Researchers sought to test whether improved seeds are beneficial for the poor in Sierra Leone and how best to promote uptake given the high costs of early adoption. Early adopters generate positive externalities to surrounding farmers and communities by delivering information on the effectiveness of new varieties and how to make the most of them in local conditions.
In 2011, a random sample of 5 farmers in each of 36 communities received half a bushel of NERICA-3, a short-duration variety of rice with the potential for high yields. These farmers also received regular visits from agricultural extension workers who provided practical advice on how to cultivate these seeds.
In 2012, researchers will test a more complex set of incentives that includes: (1) a price subsidy scheme allowing farmers to purchase new seeds at lower than market price, and (2) provision of targeted agricultural extension work involving community demonstration plots. The second year of the intervention will include four treatment arms, each with approximately 40 communities under three different schemes:
T1: Farming households offered NERICA-3 variety at 0 percent subsidy (market price)

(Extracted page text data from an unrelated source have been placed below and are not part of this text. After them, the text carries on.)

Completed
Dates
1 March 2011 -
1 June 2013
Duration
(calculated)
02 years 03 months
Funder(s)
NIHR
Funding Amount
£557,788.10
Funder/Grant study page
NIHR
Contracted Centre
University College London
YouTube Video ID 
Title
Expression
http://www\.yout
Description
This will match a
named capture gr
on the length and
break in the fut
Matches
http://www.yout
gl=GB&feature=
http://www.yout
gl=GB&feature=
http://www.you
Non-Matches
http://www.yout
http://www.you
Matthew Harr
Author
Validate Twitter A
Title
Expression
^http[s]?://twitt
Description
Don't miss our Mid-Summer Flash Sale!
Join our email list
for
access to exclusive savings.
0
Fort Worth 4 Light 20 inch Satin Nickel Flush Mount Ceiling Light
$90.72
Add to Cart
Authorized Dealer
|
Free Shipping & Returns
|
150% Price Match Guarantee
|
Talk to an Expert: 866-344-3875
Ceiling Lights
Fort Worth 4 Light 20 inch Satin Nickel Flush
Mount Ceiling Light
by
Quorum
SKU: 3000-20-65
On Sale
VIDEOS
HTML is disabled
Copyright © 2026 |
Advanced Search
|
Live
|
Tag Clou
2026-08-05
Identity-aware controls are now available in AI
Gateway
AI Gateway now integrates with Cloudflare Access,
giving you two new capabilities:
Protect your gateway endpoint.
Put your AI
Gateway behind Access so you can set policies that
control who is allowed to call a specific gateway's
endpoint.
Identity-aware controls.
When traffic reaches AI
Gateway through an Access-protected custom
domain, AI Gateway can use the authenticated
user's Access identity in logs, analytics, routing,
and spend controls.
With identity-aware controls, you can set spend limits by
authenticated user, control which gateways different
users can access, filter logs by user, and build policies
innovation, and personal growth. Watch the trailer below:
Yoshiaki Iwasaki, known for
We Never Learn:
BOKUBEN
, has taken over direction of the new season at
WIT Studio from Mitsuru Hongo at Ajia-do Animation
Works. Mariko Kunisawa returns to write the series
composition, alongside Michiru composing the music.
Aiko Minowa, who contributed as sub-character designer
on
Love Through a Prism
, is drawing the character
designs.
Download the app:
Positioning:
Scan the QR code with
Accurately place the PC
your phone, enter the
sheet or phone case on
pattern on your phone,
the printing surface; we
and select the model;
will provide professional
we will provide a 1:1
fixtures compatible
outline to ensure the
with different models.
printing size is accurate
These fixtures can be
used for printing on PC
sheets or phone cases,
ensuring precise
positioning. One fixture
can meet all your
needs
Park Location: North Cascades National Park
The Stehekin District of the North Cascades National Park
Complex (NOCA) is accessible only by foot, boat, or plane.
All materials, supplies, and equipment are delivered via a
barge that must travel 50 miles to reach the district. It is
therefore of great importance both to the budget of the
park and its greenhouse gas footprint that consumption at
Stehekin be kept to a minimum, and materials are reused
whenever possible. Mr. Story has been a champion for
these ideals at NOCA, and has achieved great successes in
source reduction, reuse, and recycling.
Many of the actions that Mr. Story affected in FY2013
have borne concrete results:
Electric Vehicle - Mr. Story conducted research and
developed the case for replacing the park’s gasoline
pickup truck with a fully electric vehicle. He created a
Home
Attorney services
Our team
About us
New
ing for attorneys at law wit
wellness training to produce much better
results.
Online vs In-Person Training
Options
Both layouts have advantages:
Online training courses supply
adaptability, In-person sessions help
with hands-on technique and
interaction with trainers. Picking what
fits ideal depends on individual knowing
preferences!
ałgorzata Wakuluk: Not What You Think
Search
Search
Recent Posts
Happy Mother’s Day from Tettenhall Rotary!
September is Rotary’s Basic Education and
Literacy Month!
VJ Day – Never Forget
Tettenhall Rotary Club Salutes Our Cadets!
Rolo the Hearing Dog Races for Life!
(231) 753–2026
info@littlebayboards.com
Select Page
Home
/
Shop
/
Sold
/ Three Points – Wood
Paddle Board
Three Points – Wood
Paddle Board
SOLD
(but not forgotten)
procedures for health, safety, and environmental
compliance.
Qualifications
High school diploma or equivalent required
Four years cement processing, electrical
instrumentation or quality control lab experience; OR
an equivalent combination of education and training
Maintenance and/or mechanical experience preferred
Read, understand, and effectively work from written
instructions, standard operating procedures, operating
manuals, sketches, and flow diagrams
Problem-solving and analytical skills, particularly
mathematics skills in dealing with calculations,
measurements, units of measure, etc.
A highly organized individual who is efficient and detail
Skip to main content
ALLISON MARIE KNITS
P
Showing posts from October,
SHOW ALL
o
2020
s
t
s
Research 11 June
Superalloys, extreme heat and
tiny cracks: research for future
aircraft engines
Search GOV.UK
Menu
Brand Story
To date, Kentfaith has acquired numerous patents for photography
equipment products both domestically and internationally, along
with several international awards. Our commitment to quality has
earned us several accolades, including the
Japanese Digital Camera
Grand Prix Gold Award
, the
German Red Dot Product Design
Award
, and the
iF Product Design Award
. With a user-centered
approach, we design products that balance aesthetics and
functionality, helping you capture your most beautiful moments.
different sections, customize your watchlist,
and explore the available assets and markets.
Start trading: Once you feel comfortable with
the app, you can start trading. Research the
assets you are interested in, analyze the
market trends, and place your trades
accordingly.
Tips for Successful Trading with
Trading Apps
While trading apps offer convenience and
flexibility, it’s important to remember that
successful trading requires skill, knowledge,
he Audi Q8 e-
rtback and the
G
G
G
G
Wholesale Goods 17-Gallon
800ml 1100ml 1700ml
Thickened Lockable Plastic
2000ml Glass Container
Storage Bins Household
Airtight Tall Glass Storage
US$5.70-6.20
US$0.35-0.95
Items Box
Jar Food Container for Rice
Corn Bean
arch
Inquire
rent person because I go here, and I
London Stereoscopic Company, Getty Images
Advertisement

T2: Farming household offered NERICA-3 variety at 50 percent subsidy.
T3: Farming households offered NERICA-3 variety at 100 percent subsidy (free)
T4: Farmers are offered ROK-16 at 100 percent subsidy (free)
Each of these four treatment groups are cross-cut so that half of the communities in each treatment group will receive a targeted training program intended to assist the farmer in adapting to the cultivation techniques specific to the new variety of rice they acquired.
The pricing scheme aims to test the hypothesis that a one-time subsidy can reduce the adoption cost for early-adopters and have a long-lasting effect on both the beneficiary and their neighbors. The training scheme aims to reduce the cost of learning by providing information on how well the seed works in the community (through a demonstration plot) and on how to cope with some of the features specific to the new variety of rice.
In 2013, ten farmers from the 160 treatment communities as well as ten farmers from an additional 40 control communities will be offered the chance to purchase NERICA-3 at full market price without targeted access to extension work. Key outcome variable to be measured at the endline include: (1) the amount of improved rice variety seeds (NERICA-3 and ROK-16) purchased and planted; (2) the impact of subsidies and training on purchasing decisions in subsequent years; (3) planting of other rice varieties and other crops; and (4) yields, consumption, and food security.
Study in implementation, results forthcoming.